### Work task
Reproduce every one of the following records verbatim, preserving each character, space, and line break from the first record to the last.

### Records for the exercise
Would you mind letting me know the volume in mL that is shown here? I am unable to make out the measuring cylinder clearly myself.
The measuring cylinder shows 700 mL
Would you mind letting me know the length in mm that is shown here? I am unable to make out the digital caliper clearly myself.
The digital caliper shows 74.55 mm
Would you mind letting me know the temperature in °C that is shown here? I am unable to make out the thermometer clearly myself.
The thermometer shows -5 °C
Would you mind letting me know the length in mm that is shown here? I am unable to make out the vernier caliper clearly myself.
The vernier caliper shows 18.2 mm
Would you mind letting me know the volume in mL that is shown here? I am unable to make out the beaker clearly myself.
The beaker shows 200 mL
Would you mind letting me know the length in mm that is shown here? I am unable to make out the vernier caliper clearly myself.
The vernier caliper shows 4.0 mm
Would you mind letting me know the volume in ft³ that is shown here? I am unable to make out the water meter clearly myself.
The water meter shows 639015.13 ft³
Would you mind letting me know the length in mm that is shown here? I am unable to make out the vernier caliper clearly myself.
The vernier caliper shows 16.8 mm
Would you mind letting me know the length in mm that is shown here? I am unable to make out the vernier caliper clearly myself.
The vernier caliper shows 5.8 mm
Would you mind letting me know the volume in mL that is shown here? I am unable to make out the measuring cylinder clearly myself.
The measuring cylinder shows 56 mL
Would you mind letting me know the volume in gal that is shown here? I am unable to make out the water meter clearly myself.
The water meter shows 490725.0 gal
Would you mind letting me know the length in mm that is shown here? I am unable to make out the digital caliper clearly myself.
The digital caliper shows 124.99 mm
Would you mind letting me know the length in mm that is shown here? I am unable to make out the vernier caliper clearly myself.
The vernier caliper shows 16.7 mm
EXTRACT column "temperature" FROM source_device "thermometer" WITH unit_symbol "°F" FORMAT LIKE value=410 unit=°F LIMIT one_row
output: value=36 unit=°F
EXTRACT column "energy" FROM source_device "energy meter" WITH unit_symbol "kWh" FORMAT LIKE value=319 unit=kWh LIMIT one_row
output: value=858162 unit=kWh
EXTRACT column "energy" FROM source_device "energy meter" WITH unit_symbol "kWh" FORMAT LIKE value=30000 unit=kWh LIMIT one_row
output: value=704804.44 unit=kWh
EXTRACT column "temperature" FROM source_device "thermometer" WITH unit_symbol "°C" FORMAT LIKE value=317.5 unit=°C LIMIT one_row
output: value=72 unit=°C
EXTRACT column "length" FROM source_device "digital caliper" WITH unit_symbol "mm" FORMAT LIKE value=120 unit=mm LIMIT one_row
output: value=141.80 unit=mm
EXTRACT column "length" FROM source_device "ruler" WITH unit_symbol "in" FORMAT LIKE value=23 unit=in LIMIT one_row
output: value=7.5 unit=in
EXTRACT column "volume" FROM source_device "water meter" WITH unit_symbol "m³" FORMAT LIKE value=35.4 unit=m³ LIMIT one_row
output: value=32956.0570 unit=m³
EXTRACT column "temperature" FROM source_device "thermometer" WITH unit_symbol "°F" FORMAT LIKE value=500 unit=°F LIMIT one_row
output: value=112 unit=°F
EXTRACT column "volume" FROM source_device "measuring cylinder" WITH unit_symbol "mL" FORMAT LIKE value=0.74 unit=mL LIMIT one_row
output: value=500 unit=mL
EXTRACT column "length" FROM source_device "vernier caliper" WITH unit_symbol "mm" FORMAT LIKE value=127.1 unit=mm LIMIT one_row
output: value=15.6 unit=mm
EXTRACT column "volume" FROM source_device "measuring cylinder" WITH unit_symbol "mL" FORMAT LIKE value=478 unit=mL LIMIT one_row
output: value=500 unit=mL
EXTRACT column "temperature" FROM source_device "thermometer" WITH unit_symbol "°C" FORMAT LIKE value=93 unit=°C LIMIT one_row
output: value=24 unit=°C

### Result
Would you mind letting me know the volume in mL that is shown here? I am unable to make out the measuring cylinder clearly myself.
The measuring cylinder shows 700 mL
Would you mind letting me know the length in mm that is shown here? I am unable to make out the digital caliper clearly myself.
The digital caliper shows 74.55 mm
Would you mind letting me know the temperature in °C that is shown here? I am unable to make out the thermometer clearly myself.
The thermometer shows -5 °C
Would you mind letting me know the length in mm that is shown here? I am unable to make out the vernier caliper clearly myself.
The vernier caliper shows 18.2 mm
Would you mind letting me know the volume in mL that is shown here? I am unable to make out the beaker clearly myself.
The beaker shows 200 mL
Would you mind letting me know the length in mm that is shown here? I am unable to make out the vernier caliper clearly myself.
The vernier caliper shows 4.0 mm
Would you mind letting me know the volume in ft³ that is shown here? I am unable to make out the water meter clearly myself.
The water meter shows 639015.13 ft³
Would you mind letting me know the length in mm that is shown here? I am unable to make out the vernier caliper clearly myself.
The vernier caliper shows 16.8 mm
Would you mind letting me know the length in mm that is shown here? I am unable to make out the vernier caliper clearly myself.
The vernier caliper shows 5.8 mm
Would you mind letting me know the volume in mL that is shown here? I am unable to make out the measuring cylinder clearly myself.
The measuring cylinder shows 56 mL
Would you mind letting me know the volume in gal that is shown here? I am unable to make out the water meter clearly myself.
The water meter shows 490725.0 gal
Would you mind letting me know the length in mm that is shown here? I am unable to make out the digital caliper clearly myself.
The digital caliper shows 124.99 mm
Would you mind letting me know the length in mm that is shown here? I am unable to make out the vernier caliper clearly myself.
The vernier caliper shows 16.7 mm
EXTRACT column "temperature" FROM source_device "thermometer" WITH unit_symbol "°F" FORMAT LIKE value=410 unit=°F LIMIT one_row
output: value=36 unit=°F
EXTRACT column "energy" FROM source_device "energy meter" WITH unit_symbol "kWh" FORMAT LIKE value=319 unit=kWh LIMIT one_row
output: value=858162 unit=kWh
EXTRACT column "energy" FROM source_device "energy meter" WITH unit_symbol "kWh" FORMAT LIKE value=30000 unit=kWh LIMIT one_row
output: value=704804.44 unit=kWh
EXTRACT column "temperature" FROM source_device "thermometer" WITH unit_symbol "°C" FORMAT LIKE value=317.5 unit=°C LIMIT one_row
output: value=72 unit=°C
EXTRACT column "length" FROM source_device "digital caliper" WITH unit_symbol "mm" FORMAT LIKE value=120 unit=mm LIMIT one_row
output: value=141.80 unit=mm
EXTRACT column "length" FROM source_device "ruler" WITH unit_symbol "in" FORMAT LIKE value=23 unit=in LIMIT one_row
output: value=7.5 unit=in
EXTRACT column "volume" FROM source_device "water meter" WITH unit_symbol "m³" FORMAT LIKE value=35.4 unit=m³ LIMIT one_row
output: value=32956.0570 unit=m³
EXTRACT column "temperature" FROM source_device "thermometer" WITH unit_symbol "°F" FORMAT LIKE value=500 unit=°F LIMIT one_row
output: value=112 unit=°F
EXTRACT column "volume" FROM source_device "measuring cylinder" WITH unit_symbol "mL" FORMAT LIKE value=0.74 unit=mL LIMIT one_row
output: value=500 unit=mL
EXTRACT column "length" FROM source_device "vernier caliper" WITH unit_symbol "mm" FORMAT LIKE value=127.1 unit=mm LIMIT one_row
output: value=15.6 unit=mm
EXTRACT column "volume" FROM source_device "measuring cylinder" WITH unit_symbol "mL" FORMAT LIKE value=478 unit=mL LIMIT one_row
output: value=500 unit=mL
EXTRACT column "temperature" FROM source_device "thermometer" WITH unit_symbol "°C" FORMAT LIKE value=93 unit=°C LIMIT one_row
output: value=24 unit=°C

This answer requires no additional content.